Mode kann schön sein, aber auch weh tun. Das hat jetzt weniger mit schmerzhaften Farbzusammenstellungen oder krassen Kombinationen zu tun. Vielmehr sprang einer Kundin bei der Anprobe in einem Outlet-Store das Preisschild buchstäblich ins Auge. Das Preisschild sei nicht gesichert und somit gefährlich gewesen, behauptete die Kundin und zog vor Gericht. Das Geschäft müsse gesondert auf das Vorhandensein von Preisschildern an der Kleidung hinweisen. Die 29. Zivilkammer am Landgericht München I konterte mit Adjektiven wie „lebensfremd“ und „nicht zumutbar“, und wies die Klage ab.
Es war ein Shopping-Tag im April letztes Jahr, als die Frau in einem Outlet ein T-Shirt überstreifte. Dabei schlug ihr das Preisetikett so unglücklich ins rechte Auge, dass es erheblich verletzt wurde: Es habe eine Hornhauttransplantation vorgenommen werden müssen, erklärte die Frau vor Gericht. Bis heute leide sie unter Schmerzen, ihre Sicht sei eingeschränkt und das Auge äußerst lichtempfindlich.
5000 Euro Schmerzensgeld wollte die Frau einklagen, weil ja der Outlet-Store schuld sei. Der habe die ihm obliegenden Verkehrssicherungspflichten verletzt. Das Preisschild sei in seiner Ausgestaltung „aufgrund fehlender Sicherung und Erkennbarkeit gefährlich gewesen“.
Im Modeladen war man darüber etwas verwundert, derartige Fälle seien noch nie vorgekommen. Bei dem Etikett handle es sich um ein übliches Standardpreisschild in der Größe von neun auf fünf Zentimeter mit abgerundeten Ecken. „Die Preisschilder sind durch ihre Größe und das Gewicht des Bündels deutlich fühlbar gewesen“, ließ der Outlet-Store verlauten.
Der Outlet-Store habe seinen Pflichten Genüge getan, findet das Gericht
Tatsächlich konnte auch das Landgericht „unter keinem rechtlichen Gesichtspunkt“ einen Anspruch auf Schmerzensgeld feststellen. Sichernde Maßnahmen seien nur in dem Maße geboten, „in dem sie ein umsichtiger und verständiger, in vernünftigen Grenzen vorsichtiger Mensch für notwendig und ausreichend hält, um andere vor Schäden zu bewahren“. Der Geschäftsbetreiber sei da nicht „für alle denkbar entfernten Möglichkeiten eines Schadenseintritts“ in die Pflicht zu nehmen. Vielmehr müsse sich der Kunde vor erkennbaren Gefahrenquellen selbst schützen.
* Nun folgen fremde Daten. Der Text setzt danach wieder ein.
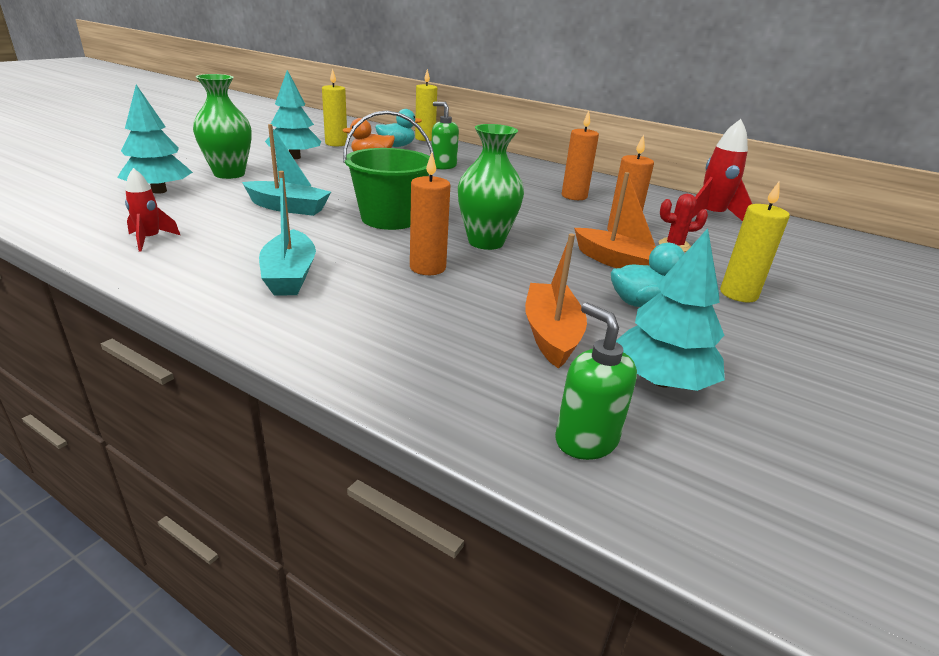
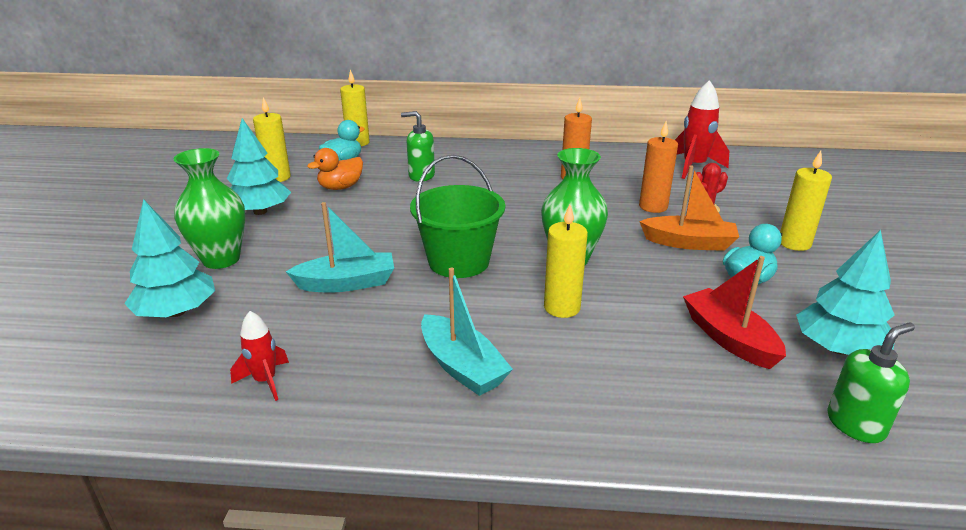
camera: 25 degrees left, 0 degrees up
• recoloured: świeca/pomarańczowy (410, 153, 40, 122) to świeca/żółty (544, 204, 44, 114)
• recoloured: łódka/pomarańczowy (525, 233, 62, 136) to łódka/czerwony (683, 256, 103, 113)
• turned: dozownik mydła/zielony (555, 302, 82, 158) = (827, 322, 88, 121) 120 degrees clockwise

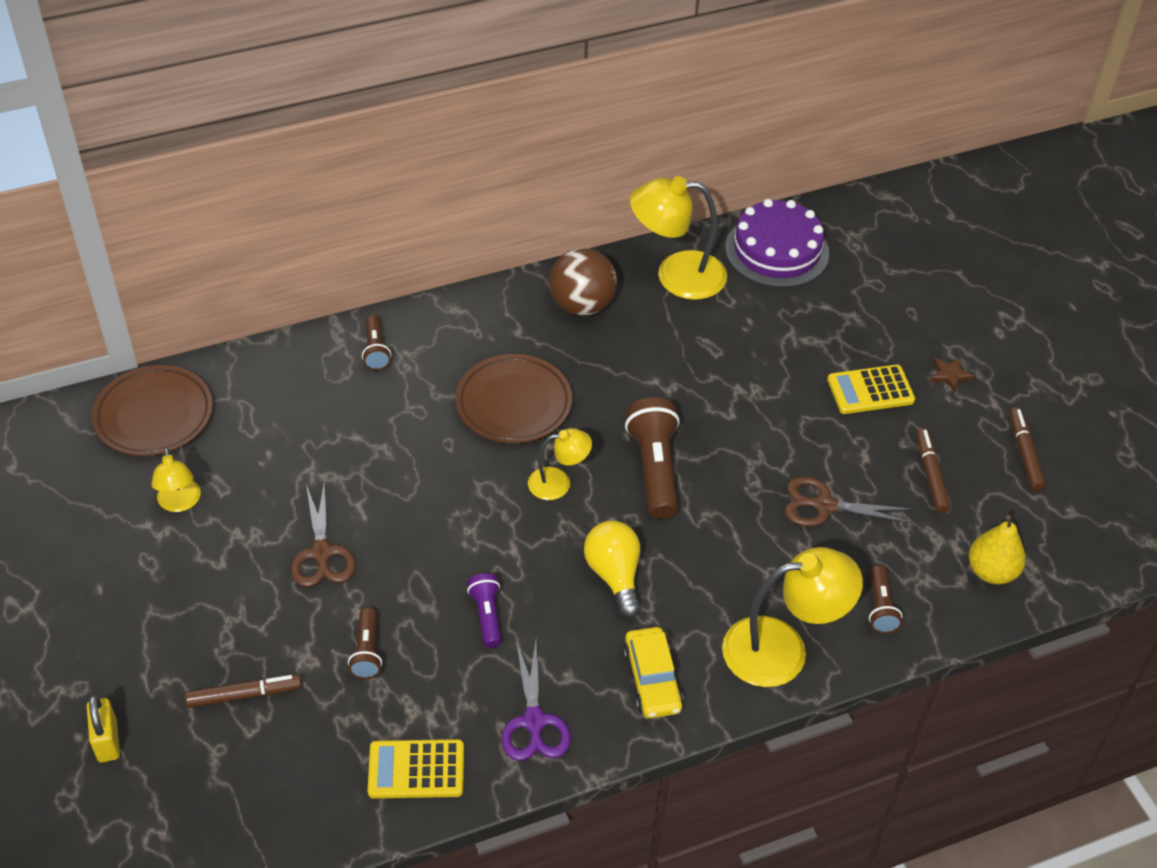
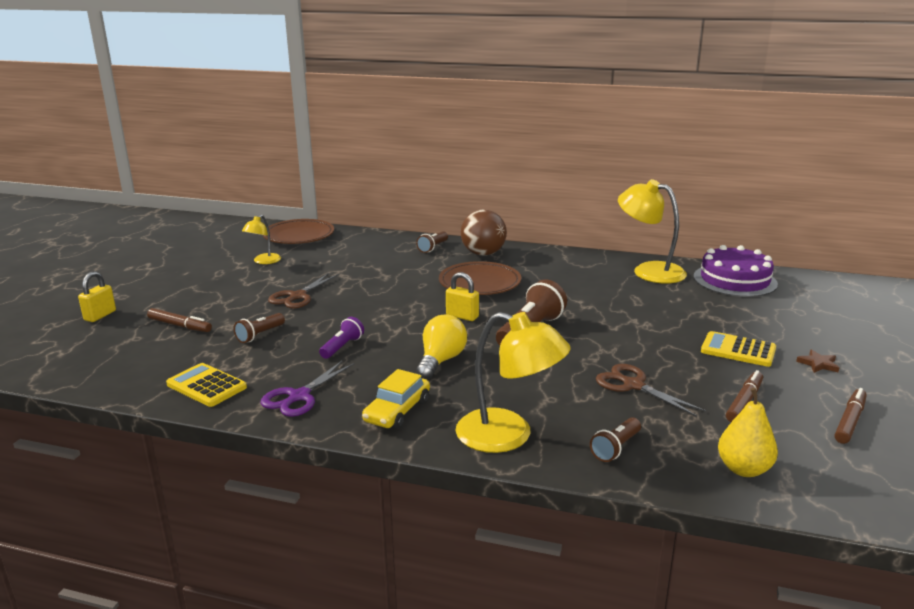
camera: 40 degrees right, 25 degrees down
• replaced: lampka/żółty (528, 428, 64, 72) to kłódka/żółty (446, 272, 33, 49)
• moved: piłka/brązowy (549, 248, 68, 68) to (461, 210, 46, 46)

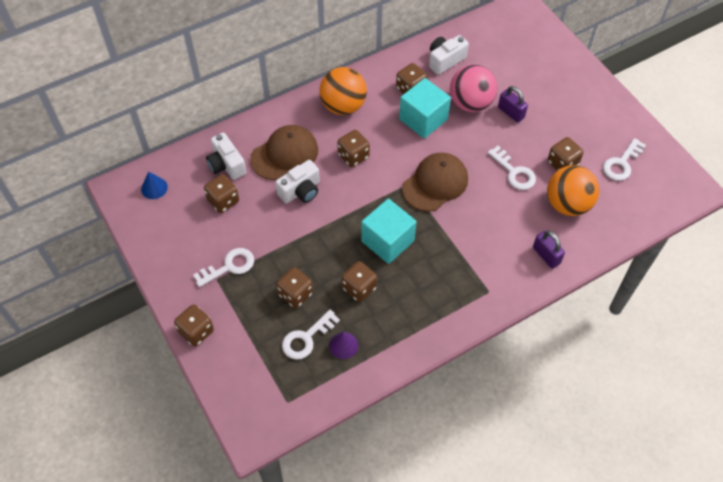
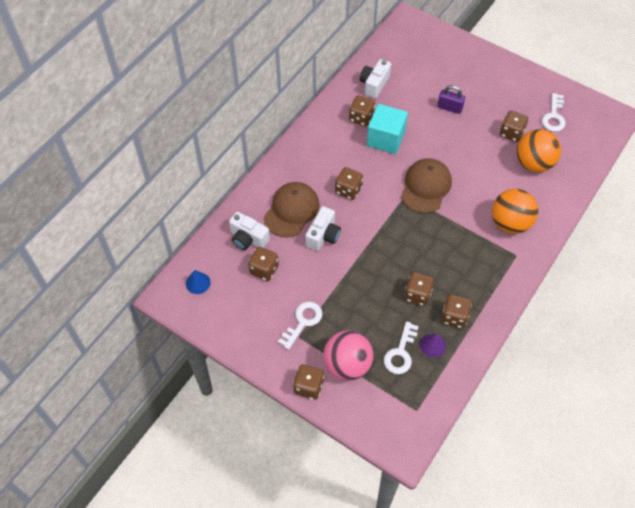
camera: 25 degrees left, 0 degrees up
• moved: kostka do gry/brązowy (276, 267, 37, 41) to (441, 294, 31, 34)
• moved: piłka/pomarańczowy (319, 67, 48, 48) to (492, 189, 46, 45)
• removed: sześcian/turkusowy (361, 199, 56, 65)
• moved: piłka/różowy (450, 64, 47, 48) to (323, 330, 50, 51)
• removed: klucz/biały (488, 146, 48, 44)
• removed: kłódka/fioletowy (533, 230, 32, 39)

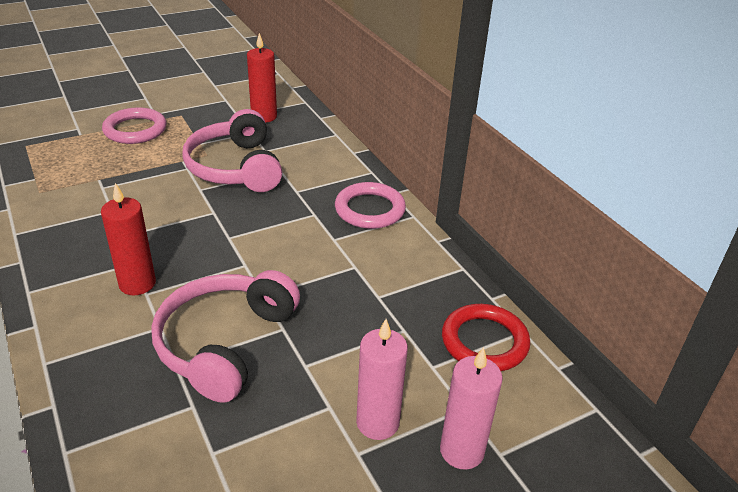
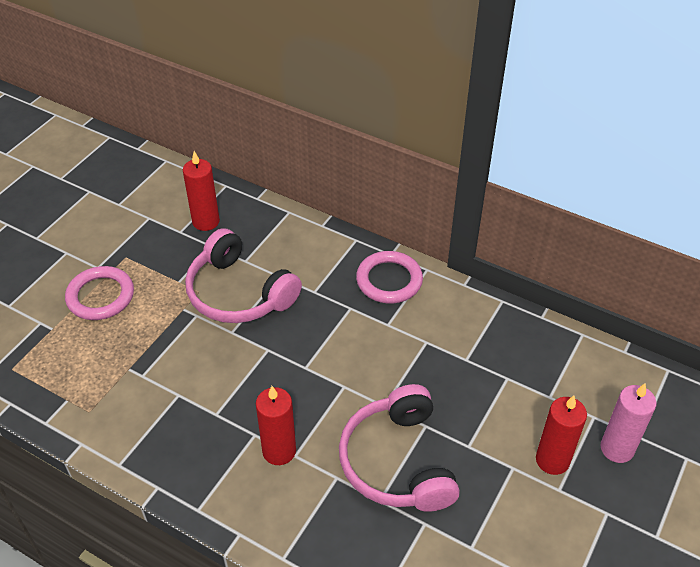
camera: 30 degrees left, 10 degrees up
• recoloured: świeca/różowy (356, 319, 52, 121) to świeca/czerwony (536, 396, 51, 79)
• removed: pierścień/czerwony (442, 304, 88, 67)

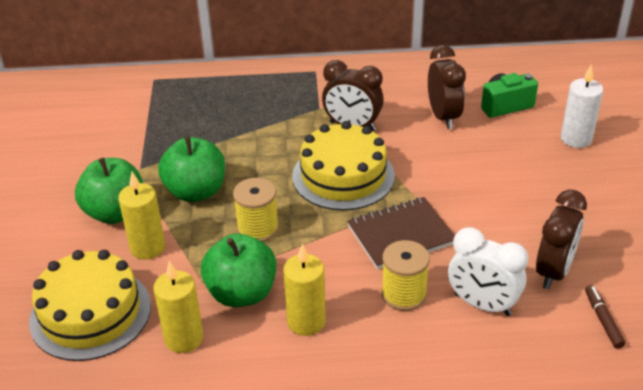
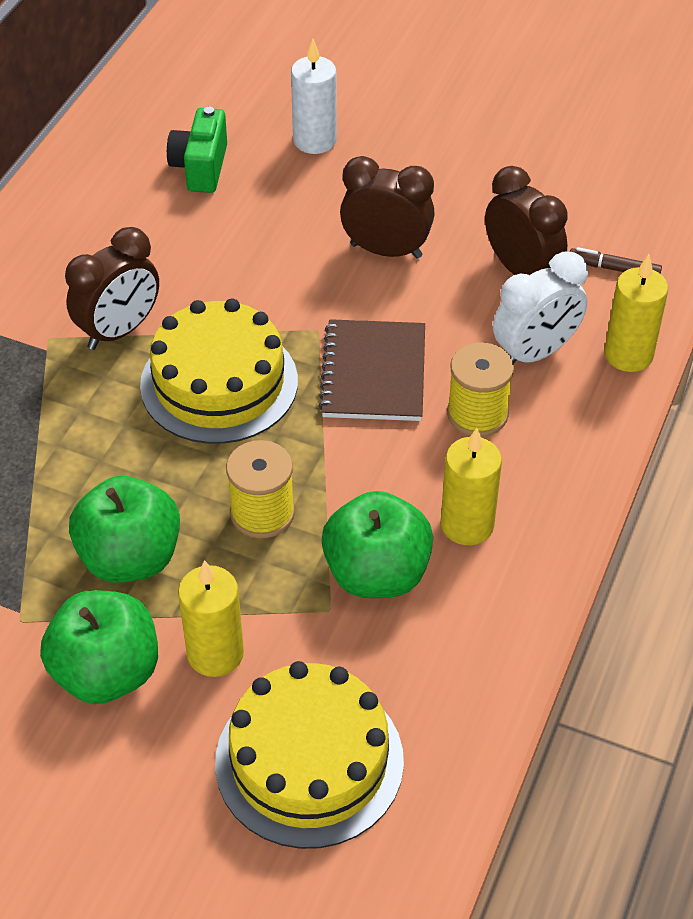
camera: 65 degrees left, 10 degrees up
• moved: świeca/żółty (153, 261, 50, 92) to (604, 254, 64, 118)
• moved: budzik/brązowy (428, 45, 38, 84) to (340, 156, 95, 103)

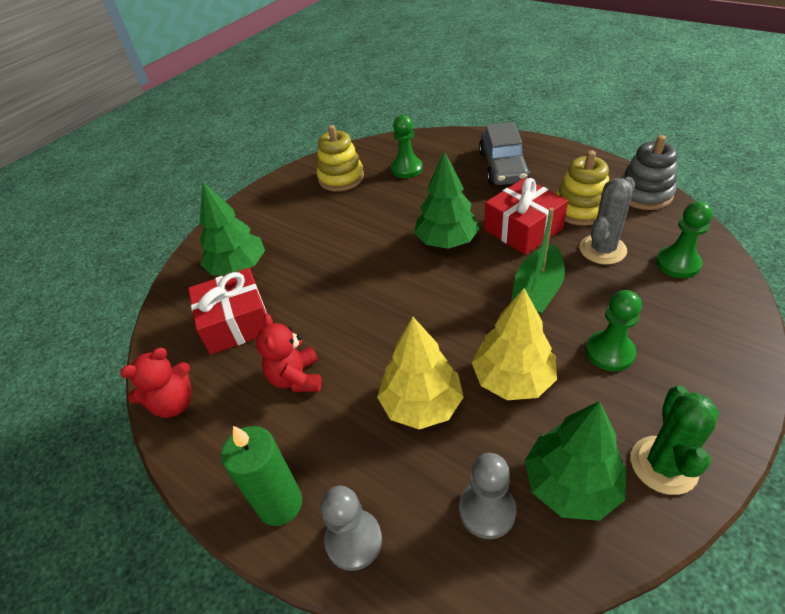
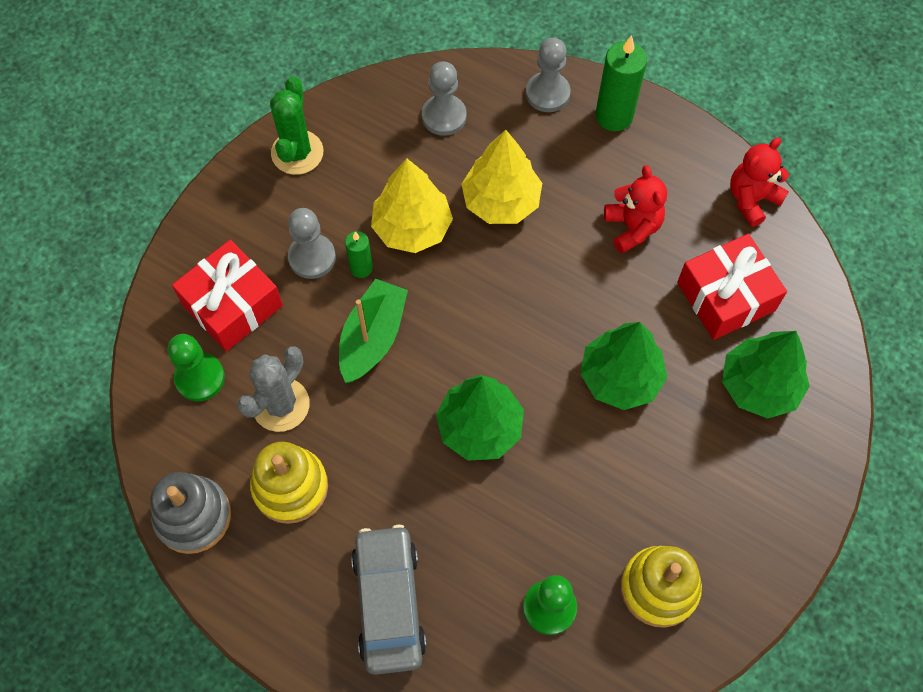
camera: 170 degrees right, 20 degrees up
• moved: prezent/czerwony (484, 178, 84, 77) to (172, 240, 111, 111)
• moved: drzewko/zielony (524, 401, 102, 120) to (580, 322, 87, 88)
• recoloured: pionek/zielony (586, 290, 56, 81) to pionek/szary (288, 208, 48, 71)
• added: świeca/zielony (345, 231, 28, 47)

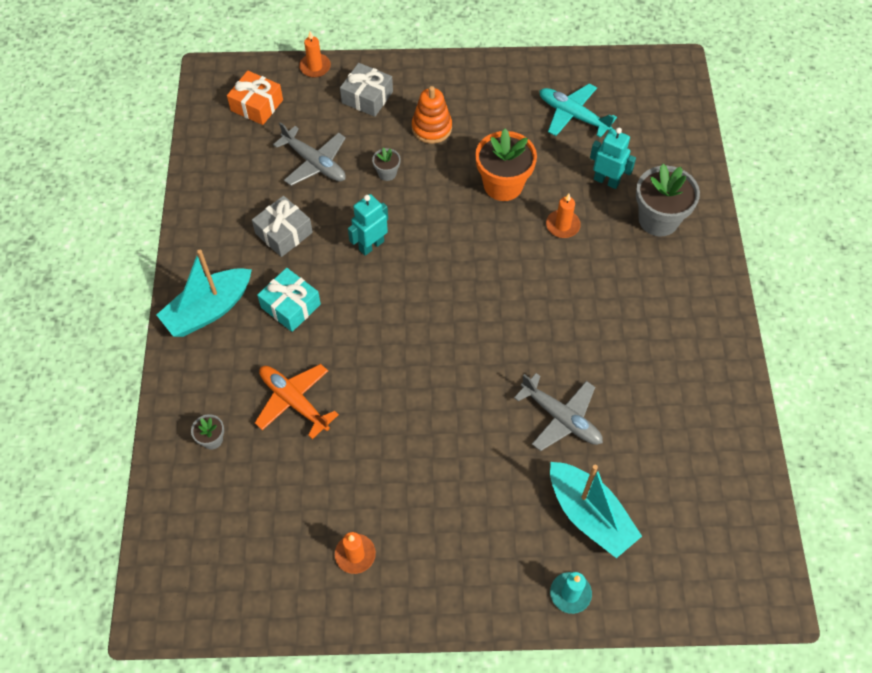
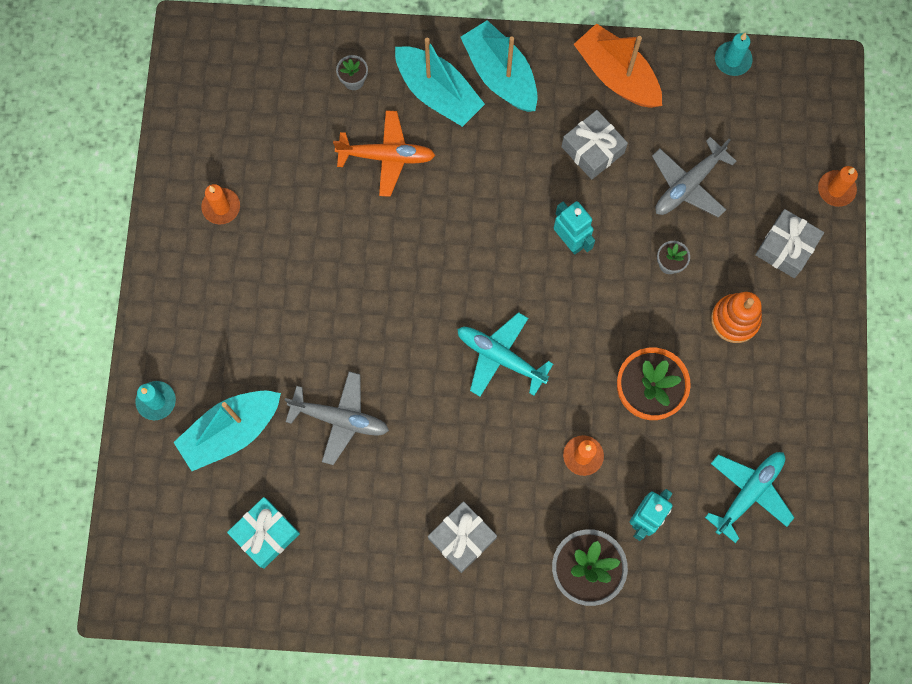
camera: 95 degrees right, 15 degrees up
• removed: prezent/pomarańczowy (227, 71, 56, 54)
• turned: samolot/pomarańczowy (255, 364, 84, 75) = (333, 110, 102, 87) 45 degrees clockwise
• moved: prezent/turkusowy (257, 268, 64, 64) to (227, 497, 73, 72)
• turned: samolot/szary (514, 373, 89, 78) = (285, 371, 104, 94) 120 degrees counterclockwise
• added: łódka/turkusowy (395, 38, 90, 89)
• added: prezent/szary (428, 501, 69, 72)
• added: samolot/turkusowy (457, 312, 96, 85)
• added: łódka/pomarańczowy (574, 23, 88, 85)
• added: świeca/turkusowy (715, 33, 38, 43)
Und in diesem Fall, so urteilte die 29. Zivilkammer, habe der Outlet-Betreiber den an ihn gerichteten Verkehrssicherungspflichten Genüge getan. Das Vorhandensein eines Preisschildes sei für die Kundin erwartbar gewesen. Es sei zumutbar gewesen, dass die Frau beim Anprobieren der Kleidung „eigene Sicherheitsvorkehrungen“ treffe. „Und nach allgemeiner Lebenserfahrung“, erklärte das Gericht zudem, „wirft ein Kunde bereits vor der Anprobe einen Blick auf das Preisschild.“ Er könne daher ohne Weiteres selbst dafür sorgen, sich bei der Anprobe nicht zu verletzten. Nach Angaben von Cornelia Kallert, Pressesprecherin am Landgericht München I, ist das Urteil nicht rechtskräftig.